En 1958, adhérent du parti communiste français depuis la Libération, il est arrêté, car étranger, alors qu’il colle des affiches appelant à voter « non » au référendum soumis par De Gaulle sur la constitution de la Ve République. Quelques semaines plus tard, de peur de représailles contre lui et l’organisation syndicale, il cède sa place d’élu à Jean Lescure.
Au printemps 1960, il rencontre Henri Fabiani, un réalisateur de courts métrages consacrés au monde du travail comme Les Hommes de la nuit (1950) ou Tu enfanteras sans douleurs (1956) dont le thème est la méthode développée par Fernand Lamaze au sein de la polyclinique des métallurgistes. Celui-ci effectue des repérages pour son long métrage, Le bonheur est pour demain, et Walter Buffoni se charge de le guider à Saint-Nazaire, La-Chapelle-des-Marais, Saint-Joachim et au Croizic, communes où résidaient les salariés de la construction navale.
En 1964, Walter Buffoni et Jean Lescure mettent sur pied le syndicat des employés, techniciens, dessinateurs et agents de maîtrise (ETDA) de la métallurgie nazairienne, permettant de développer le syndicalisme CGT parmi ces catégories. C’est l’action de ce syndicat qui permit de construire les revendications et d’aboutir à la célèbre grève des « mensuels » de Saint-Nazaire en 1967. Victorieux, ce conflit imposa une grille de classification nationale, toujours en vigueur, pour l’essentiel. Il faut voir l’acharnement que met l’UIMM, le patronat de la métallurgie, à vouloir la détruire pour en mesurer la portée.
En octobre 1976, les Chantiers de l’Atlantique fusionnent avec le groupe Alsthom, pour renflouer ce dernier, déjà en difficultés à cette époque. Il devient secrétaire du comité central d’entreprise jusqu’à son départ en retraite en juin 1980.
Membre de la commission exécutive de l’Union départementale CGT de Loire-Atlantique, membre du bureau de l’Union locale de Saint-Nazaire, il rejoint alors le syndicat des retraités de la métallurgie. Il devient membre du conseil national de l’Union fédérale des retraités de la métallurgie de son premier congrès en 1983 jusqu’en 1992. Il est membre, durant cette période, de la commission financière de contrôle.
En octobre 2012, il intervenait sur les comités d’entreprise au colloque organisé à Saint-Nazaire par les Instituts CGT d’histoire sociale de Loire-Atlantique et de la Fédération CGT des travailleurs de la métallurgie sur Ambroise Croizat, en présence de sa fille Liliane Caillaud-Croizat. Evoquant la période comprise entre 1944 et 1947, il rappelait : « Retenons en définitif que les comités d’entreprise ont été institués après des efforts inlassables de la CGT dans une période d’essor du mouvement ouvrier et démocratique, à un moment où la classe ouvrière obtenait de nombreuses conquêtes sociales. Elle était unie, disposait de syndicats puissants et était représentée au gouvernement. »

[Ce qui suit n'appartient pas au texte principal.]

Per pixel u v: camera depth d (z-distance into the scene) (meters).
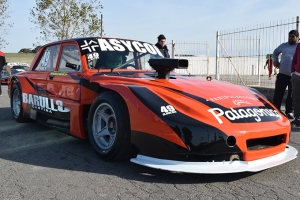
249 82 9.98
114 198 2.36
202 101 2.82
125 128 2.89
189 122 2.58
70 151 3.58
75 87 3.69
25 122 5.22
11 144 3.90
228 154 2.58
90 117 3.31
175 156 2.61
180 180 2.71
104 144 3.23
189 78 3.62
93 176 2.79
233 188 2.55
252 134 2.62
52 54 4.61
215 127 2.55
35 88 4.66
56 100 4.03
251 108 2.92
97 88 3.37
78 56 3.93
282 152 2.95
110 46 4.15
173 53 13.26
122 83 3.12
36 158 3.33
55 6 18.73
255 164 2.65
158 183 2.64
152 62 3.29
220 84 3.43
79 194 2.43
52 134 4.42
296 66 4.97
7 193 2.44
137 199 2.34
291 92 5.68
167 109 2.68
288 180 2.75
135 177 2.77
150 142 2.70
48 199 2.34
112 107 2.97
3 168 3.02
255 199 2.36
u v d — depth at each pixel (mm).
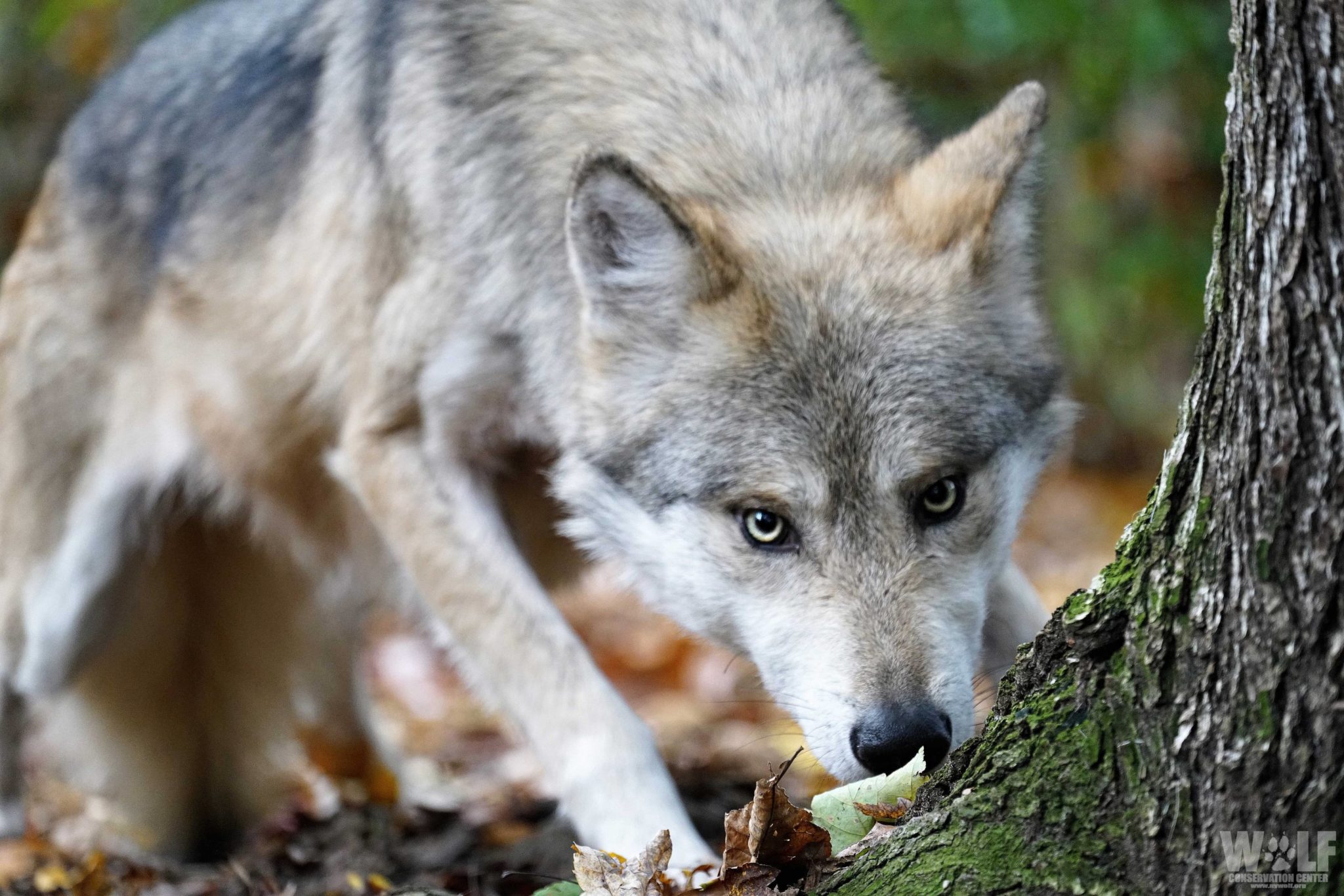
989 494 7035
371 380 8383
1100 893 4484
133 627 10695
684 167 7562
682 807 7102
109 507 10234
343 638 11086
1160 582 4543
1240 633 4281
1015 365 7227
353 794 11461
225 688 11289
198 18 10461
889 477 6723
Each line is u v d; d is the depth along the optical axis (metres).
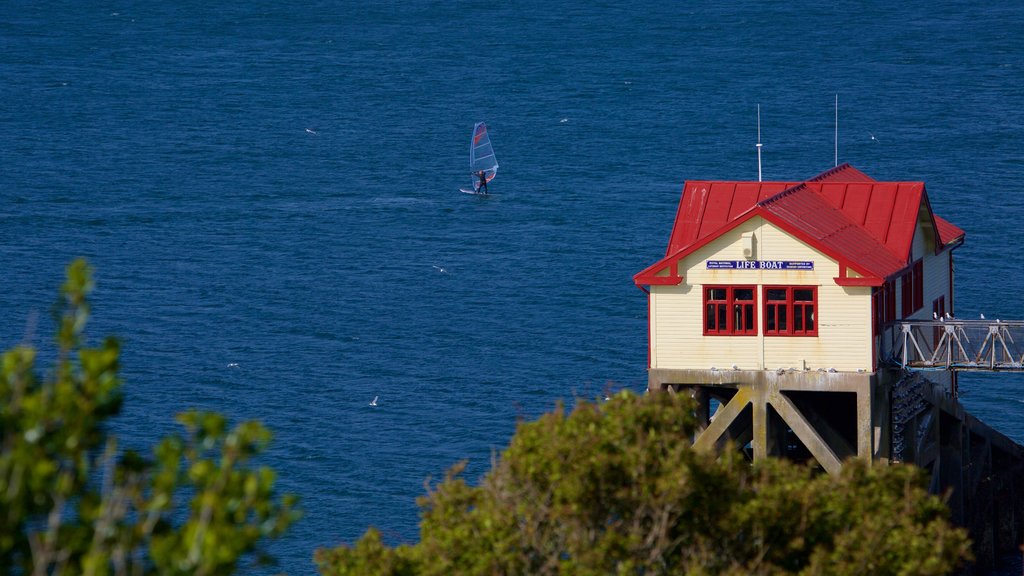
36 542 93.31
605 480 137.50
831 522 142.88
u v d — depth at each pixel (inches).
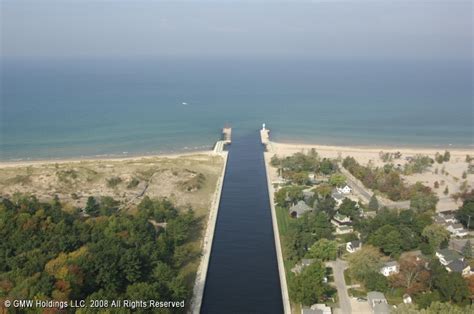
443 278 4970.5
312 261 5792.3
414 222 6589.6
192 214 7273.6
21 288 4244.6
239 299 5305.1
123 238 5807.1
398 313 4458.7
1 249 5428.2
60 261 4798.2
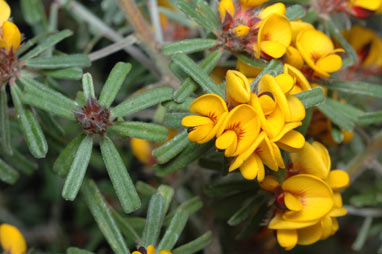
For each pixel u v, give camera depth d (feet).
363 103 0.80
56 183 0.90
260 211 0.69
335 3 0.72
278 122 0.59
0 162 0.72
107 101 0.63
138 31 0.72
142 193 0.71
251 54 0.65
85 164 0.63
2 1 0.66
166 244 0.65
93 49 0.91
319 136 0.73
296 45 0.65
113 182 0.63
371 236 0.92
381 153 0.84
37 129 0.65
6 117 0.68
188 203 0.69
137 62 0.88
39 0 0.82
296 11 0.68
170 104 0.64
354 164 0.78
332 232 0.66
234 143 0.58
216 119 0.59
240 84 0.58
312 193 0.63
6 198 0.94
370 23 0.96
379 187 0.83
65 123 0.83
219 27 0.66
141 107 0.63
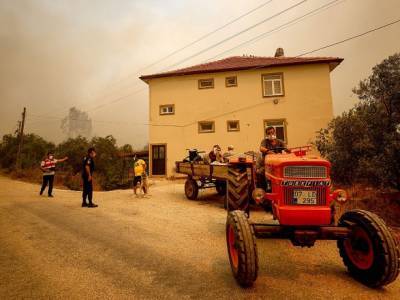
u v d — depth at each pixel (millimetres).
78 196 10680
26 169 22125
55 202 9242
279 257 4312
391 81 8227
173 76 18547
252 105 17516
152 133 18438
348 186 9062
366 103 8852
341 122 9117
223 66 18609
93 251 4547
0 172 25219
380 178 7605
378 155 7984
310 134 16719
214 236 5375
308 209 3473
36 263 4043
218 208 8078
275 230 3541
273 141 5492
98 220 6672
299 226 3543
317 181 3553
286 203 3588
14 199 9852
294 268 3895
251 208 7848
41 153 27141
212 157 9922
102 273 3701
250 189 5816
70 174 17172
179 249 4648
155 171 18250
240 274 3160
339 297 3076
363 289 3268
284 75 17344
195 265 3980
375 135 8359
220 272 3744
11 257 4277
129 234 5508
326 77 16922
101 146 20453
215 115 17859
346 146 8922
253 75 17688
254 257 3119
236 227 3277
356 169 8445
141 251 4547
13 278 3553
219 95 17953
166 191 11656
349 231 3430
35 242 5008
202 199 9672
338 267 3930
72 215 7219
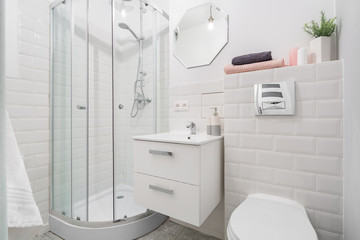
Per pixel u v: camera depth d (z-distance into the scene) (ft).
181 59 5.26
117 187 5.88
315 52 3.37
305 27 3.59
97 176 6.02
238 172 3.95
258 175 3.75
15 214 1.43
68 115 5.18
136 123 6.13
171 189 3.48
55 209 4.97
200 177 3.25
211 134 4.33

Son engagement débordait le syndicalisme et la politique, puisqu’il est à l’origine du premier syndicat des locataires de Saint-Nazaire, qui deviendra plus tard la Confédération Nationale du Logement (CNL), mais également de Francitalia, une association créée en 2000 pour regrouper les italiens de Saint-Nazaire, entretenir la mémoire et développer des échanges culturels et sportifs avec l’Italie.
Louis Dronval, ancien secrétaire du syndicat UFICT des Chantiers de l’Atlantique, ancien membre de la direction nationale de l’UFICT et aujourd’hui membre du conseil national de l’UFR et du conseil d’administration de l’IHS Métallurgie, en évoquant sa mémoire, emploie ces mots : « Italien, communiste, cégétiste, il le restera jusqu’au bout », tout en soulignant : « C’est un plaisir pour moi de l’avoir eu comme formateur, dans ce qui s’appelait à l’époque stage de base, stage moyen. Mais aussi sur le terrain aux bureaux d’études des chantiers de l’Atlantique. Ses références étaient le marxisme, la lutte de classe, le rapport de force. Ce sont ces concepts qu’il transmettait aux stagiaires comme dans la vie quotidienne. Ces valeurs font de lui un humaniste reconnu de tous. Je gage que tous ses amis et camarades sauront faire fructifier sa mémoire. »
Il nous a quittés le 10 mai 2019, à l’âge de 94 ans.